Les manœuvres frauduleuses par intervention d'un tiers font partie des techniques classiques de l'escroquerie. Pour que son intervention soit prise en considération, il faut que le tiers soit indépendant par rapport à l'agent - un salarié dépourvu d'autonomie n'est pas un tiers, ni un mandataire - et qu'il vienne confirmer, en usant de son propre crédit, les dires de l'escroc. En revanche, peu importe que ce tiers soit de bonne ou de mauvaise foi. Il est de bonne foi lorsqu'il n'a pas conscience du rôle qu'il joue. C'est le cas de l'expert qui rend un rapport favorable concernant la vente de parts sociales surévaluées parce que la véritable situation comptable lui a été cachée ou de l'intervention d'un expert-comptable indépendant qui certifie les écritures mensongères figurant dans un bilan.

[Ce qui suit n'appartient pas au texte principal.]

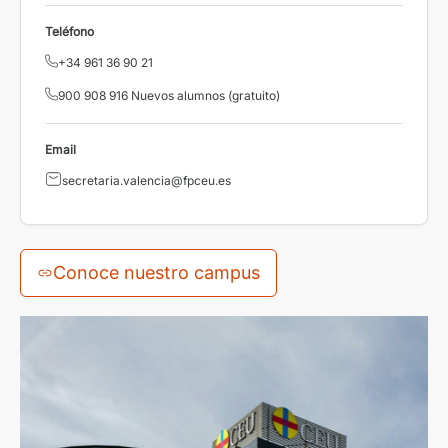
Teléfono
+34 961 36 90 21
900 908 916 Nuevos alumnos (gratuito)
Email
secretaria.valencia@fpceu.es
Conoce nuestro campus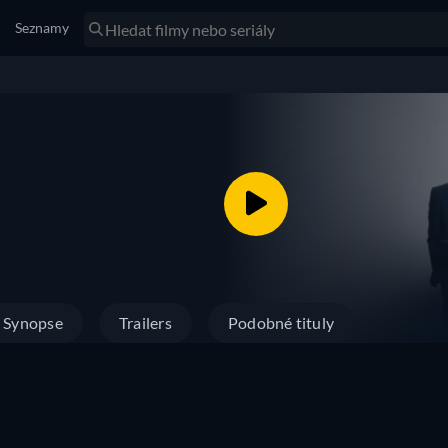
Seznamy
Synopse
Trailers
Podobné tituly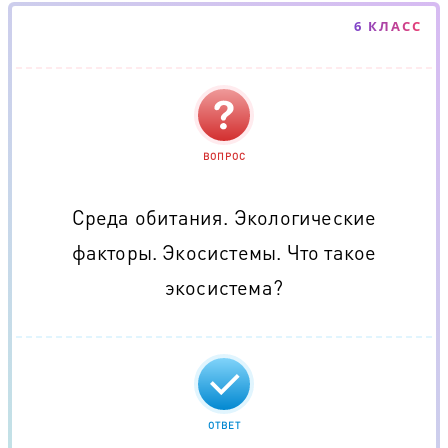
6 КЛАСС
ВОПРОС
Среда обитания. Экологические
факторы. Экосистемы. Что такое
экосистема?
ОТВЕТ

Il est évident que dans de telles hypothèses, le tiers n'est pas complice de l'escroquerie. Il en va différemment lorsque le tiers connaît la machination et qu'il aide volontairement l'escroc. Le tiers est alors déclaré complice. Il s'agit par exemple du témoignage de complaisance d'un tiers venant corroborer la déclaration d'un accident fictif pour pratiquer une escroquerie à l'assurance. Les décisions sont nombreuses qui condamnent des experts comptables et des commissaires aux comptes ayant attesté de la sincérité de comptes qui ne l'étaient pas. Leur qualité de professionnel joue contre eux et la complicité peut être assez facilement retenue. Il est des hypothèses où le tiers n'existe pas, il est inventé de toute pièce par l'escroc. Mais alors, pour qu'il y ait escroquerie et non simple mensonge, il faut que la victime ait pu croire à son existence (Il y aura alors présentation d'un écrit, communication téléphonique). Cet élément peut se rapprocher de la mise en scène.

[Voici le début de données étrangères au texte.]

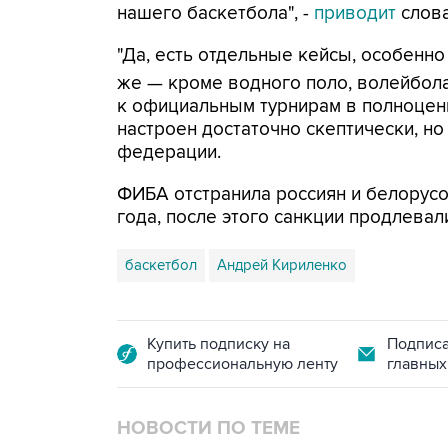
нашего баскетбола", -
приводит
слова
"Да, есть отдельные кейсы, особенно
же — кроме водного поло, волейбола
к официальным турнирам в полноцен
настроен достаточно скептически, но
федерации.
ФИБА отстранила россиян и белорусо
года, после этого санкции продлевал
баскетбол
Андрей Кириленко
Купить подписку на
Подписа
профессиональную ленту
главных
НОВОСТИ ПО ТЕМЕ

Les manœuvres frauduleuses par mise en scène constituent le procédé le plus large envisagé par le texte. La mise en scène peut pendre des formes multiples. Il s’agit d’une machination, c'est-à-dire la combinaison de faits, l'arrangement de stratagèmes, l'organisation de ruses... ayant pour but de donner crédit au mensonge. Certaines machinations sont assez simples comme par exemple le fait de remettre en paiement, pour divers achats, des billets que l'on sait être faux pour recevoir en échange de la monnaie véritable. Plus l'ingéniosité de l'escroc est grande et plus la machination peut devenir sophistiquée. On peut citer la pratique dite de la carambouille qui consiste à simuler la création d'un établissement commercial fictif, pour acheter à crédit et revendre le plus vite possible au comptant.